How to Write a Tragic Ending
I like happy endings, but no happy ending is ever as affective as a tragic ending. Sometimes a story just needs to come to a tragic conclusion. There’s several ways to do this. One way is to have action to the end, but the heroes just aren’t up to the task. This is somewhat common with the older nuclear weapon movies. Our hero is trying to prevent an explosion, time runs out, there is a flash of white light and we fade to black. Game over. It works, but it doesn’t give the audience time to think about what just happened. A reader puts the novel down and starts thinking about doing laundry instead.
The audience needs a breather between the tragic event and the actual end. Not a long breather, a few pages or so, but enough to respect the reader’s mourning over the loss of a character. Suppose a character decides life isn’t worth it and jumps from a bridge. We know he’s dead, but the story goes on and we find something that indicates he may not be dead. Then they find his body and sure enough, he is dead. That section in which we question his death gives us time to breathe and then finding his body is the nail sealing the coffin. It gives the tragedy an extra punch, making it even darker.

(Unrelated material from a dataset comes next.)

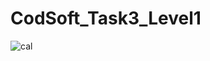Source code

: # CodSoft_Task3_Level1


![cal](https://github.com/akanksha0812/CodSoft_Task3_Level1/assets/90760374/c7dc2719-3876-43c6-a1b8-cb4395dea7f8)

We can also go the other way. You may recall the ending to the movie My Girl. Following the death of a friend, there is a period of mourning, but then we see hope for the future. We see the lead character playing with a new friend. She isn’t over the death of her best friend, but the healing process has begun and there is hope for the future. There’s something about that hope that makes the ending so much more poignant.
With these last two endings, the point is that life goes on. By showing that, we are telling the reader that the surviving characters are going to have to live through the feelings that the reader is having. With an abrupt tragic end, the reader doesn’t see that because there isn’t anyone there to experience the feelings.